While the parties have also stipulated that the three plans, when considered as one, do satisfy the coverage requirements of section 401(a)(3)(A) for the entire period, nevertheless the combined plan does not qualify under section 401(a)(4), as the Court here holds. Thus the salaried plan, even though it might have passed muster under section 401(a)(4) if considered separately (which petitioner was entitled to have done under applicable regulations and rulings),3 must still fail because it failed separately under section 401(a)(3).

Accordingly, this case does not present an appropriate opportunity for the Court to give further consideration to the approach taken in the line of cases culminating in Loevsky v. Commissioner, supra, and Babst Services, Inc. v. Commissioner, supra, even if the Court were inclined to do so at this late date. In any event, as our opinion indicates, Congress in 1974 ameliorated prospectively the harshness of old section 401(a)(3) and section 401(a)(4).
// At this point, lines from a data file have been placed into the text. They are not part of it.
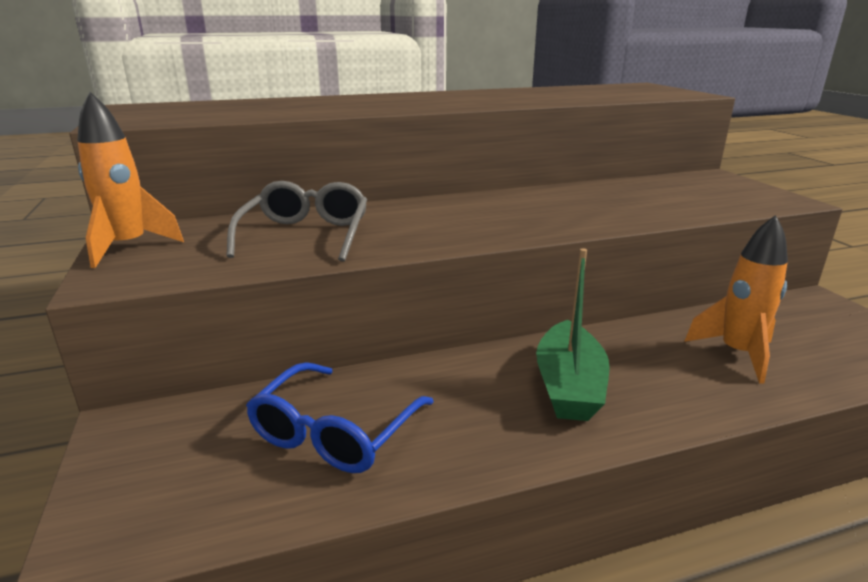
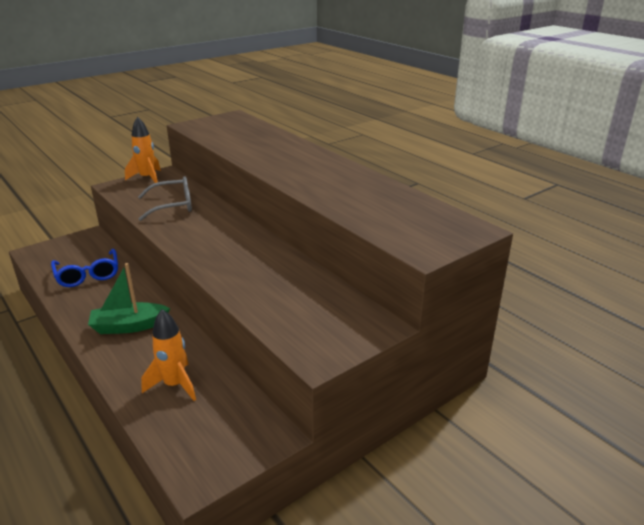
camera: 70 degrees right, 5 degrees up
(334, 432) = (88, 275): blue glasses -> blue glasses turned 120 degrees counterclockwise

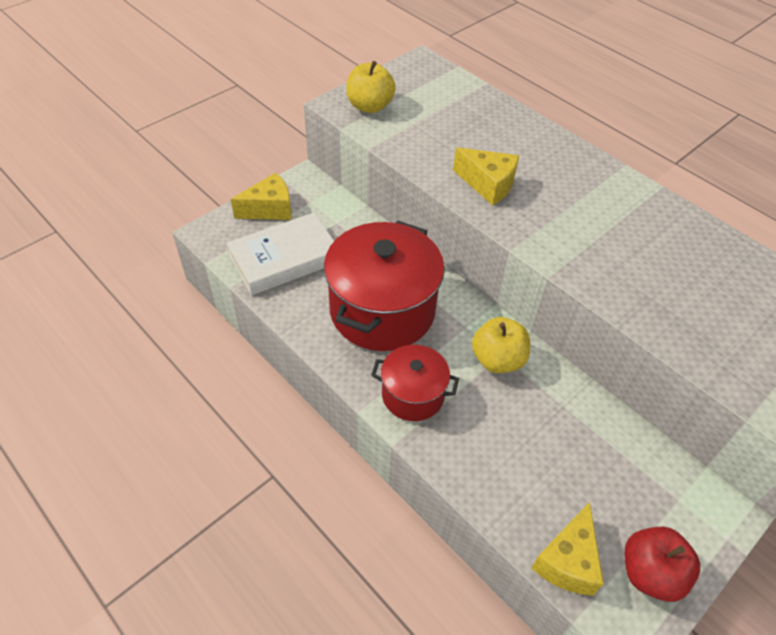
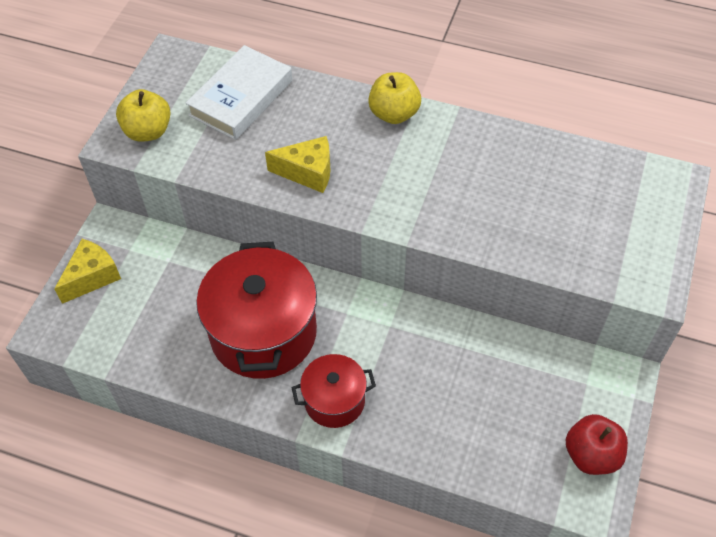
camera: 25 degrees left, 5 degrees up
(284, 259) = (140, 324): white book -> white book (241, 98)
(497, 360) = (389, 331): yellow apple -> yellow apple (394, 114)
(567, 561) = (527, 478): yellow cheese -> none

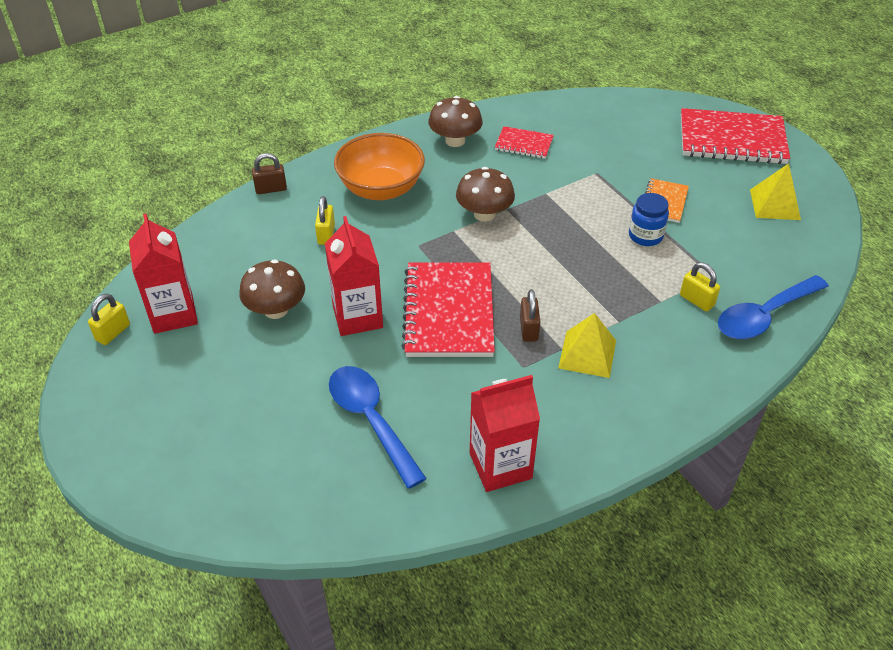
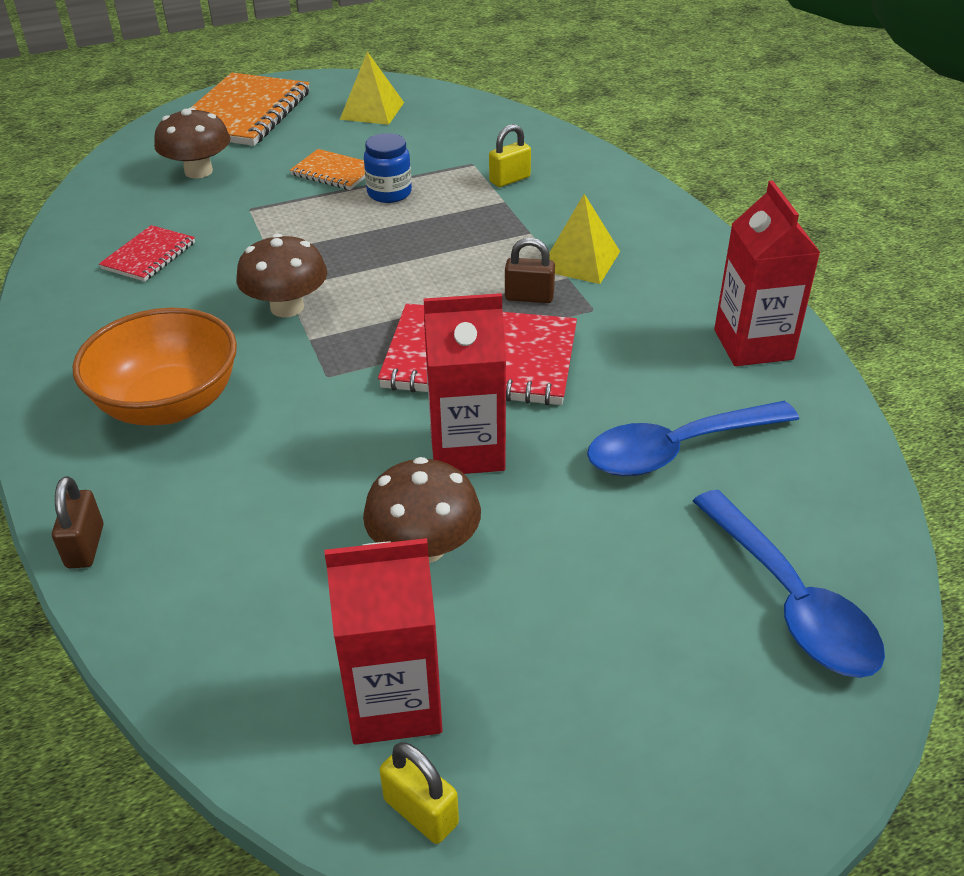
camera: 80 degrees left, 5 degrees down
(326, 234) = (256, 476): yellow padlock -> none
(455, 141) = (94, 316): brown mushroom -> brown mushroom (198, 171)
(732, 139) = (244, 113): red notebook -> orange notebook
(764, 316) = (544, 147): blue spoon -> blue spoon (791, 601)

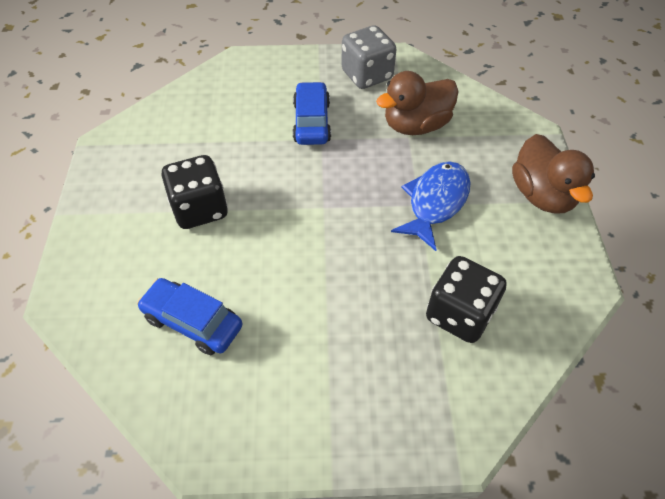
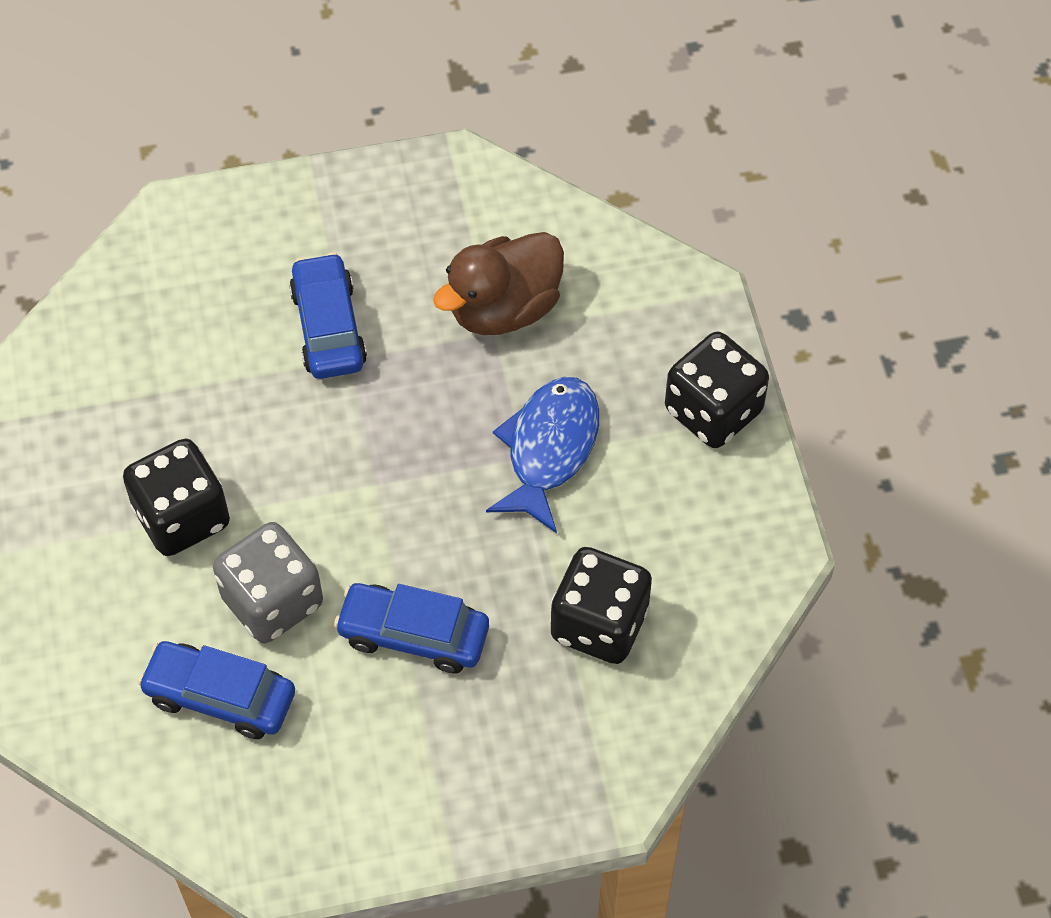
camera: 10 degrees left, 5 degrees up
(331, 302) = (413, 635): none -> blue car
(367, 75) = (407, 215): grey dice -> grey dice (272, 601)
(542, 195) = (713, 411): brown duck -> black dice

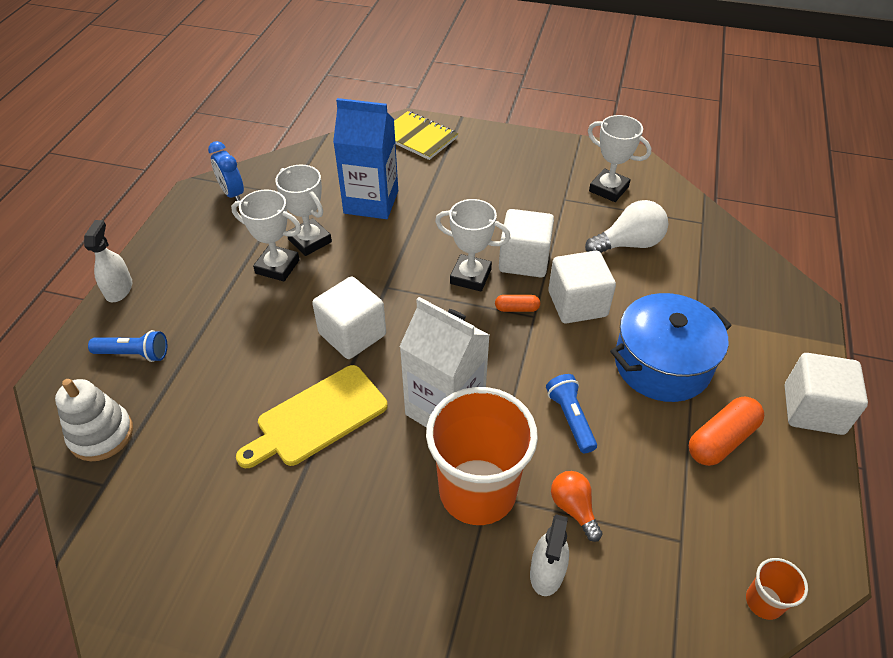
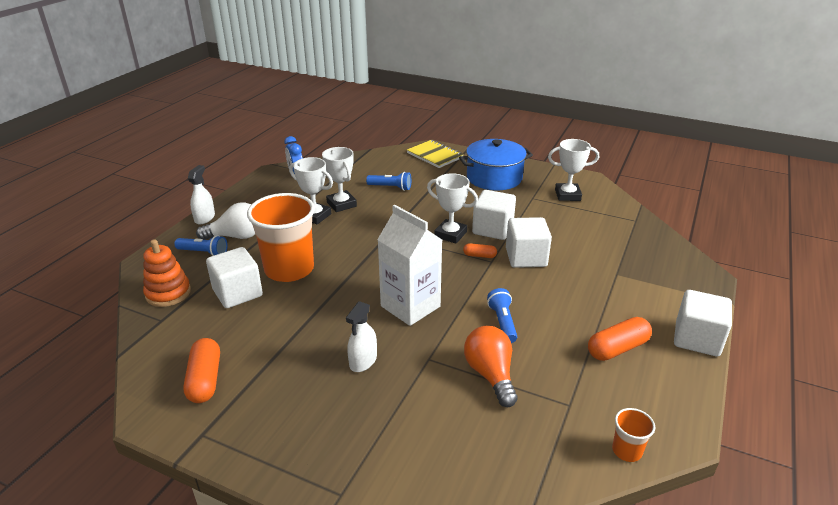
camera: 10 degrees right, 15 degrees down
(101, 435) = (168, 293): white stacking toy -> orange stacking toy
(194, 580) = (205, 380): none -> orange capsule
(317, 417) = (318, 301): yellow cutting board -> none
(352, 334) = (356, 258): white cube -> white cube (237, 293)
(371, 202) = (391, 187): blue carton -> blue flashlight
(477, 491) = (421, 356): orange cup -> orange cup (289, 269)
(547, 572) = (459, 409): white spray bottle -> white spray bottle (363, 361)
(573, 508) = (490, 375): orange light bulb -> orange light bulb, size x1.57
(608, 189) = (567, 195): white trophy -> white trophy turned 45 degrees counterclockwise
(628, 244) = (574, 227): white light bulb -> white light bulb (236, 236)
(662, 364) = (582, 299): blue pot -> blue pot (494, 178)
In this connection, see Rev. Rul. 66-12, 1966-1 C.B. 72; Rev. Rul. 68-244, 1968-1 C.B. 158; Rev. Rul. 70-200, 1970-1 C.B. 101; Rev. Rul. 74-255, 1974-1 C.B. 93; Rev. Rul. 74-256, 1974-1 C.B. 94.

Sec. 1.401-3(f), Income Tax Regs., reads as follows:

(f) An employer may designate several trusts or a trust or .trusts and an annuity plan or plans as constituting one plan which is intended to qualify under section 401(a)(3), in which case all of such trusts and plans taken as a whole may meet the requirements of such section. The fact that such combination of trusts and plans fails to qualify as one plan does not prevent such of the trusts and plans as qualify from meeting the requirements of section 401(a).

See sec. 1.401-4(a)(1)(i), Income Tax Regs.; Rev. Rul. 76-250, 1976-2 C.B. 124, Rev. Rul. 79-348, 1979-2 C.B. 161.